Figure comprehension tasks:
# # # # #

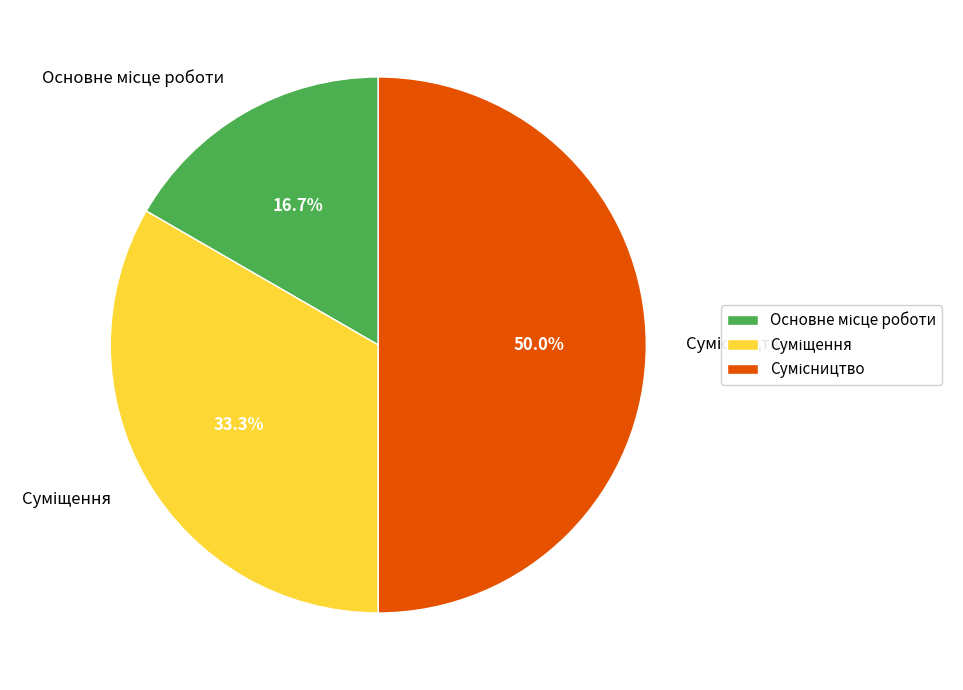

What percentage is the Сумісництво slice, to the nearest percent?

50%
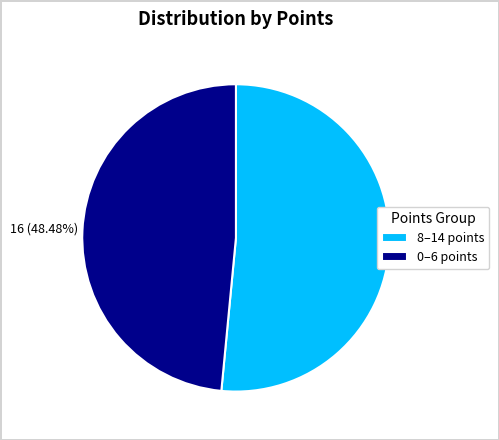

Which category has the smallest portion of the pie?

0–6 points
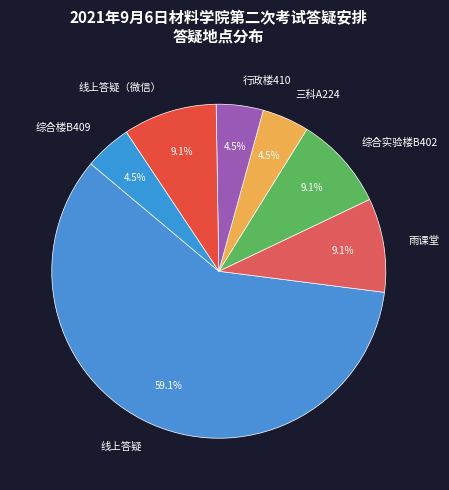

Which slice is the largest?

线上答疑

# # # # #

#### Work instruction
Reproduce the entire listing above verbatim, leaving out the pictures.

#### Result for this task
What percentage is the Сумісництво slice, to the nearest percent?

50%

Which category has the smallest portion of the pie?

0–6 points

Which slice is the largest?

线上答疑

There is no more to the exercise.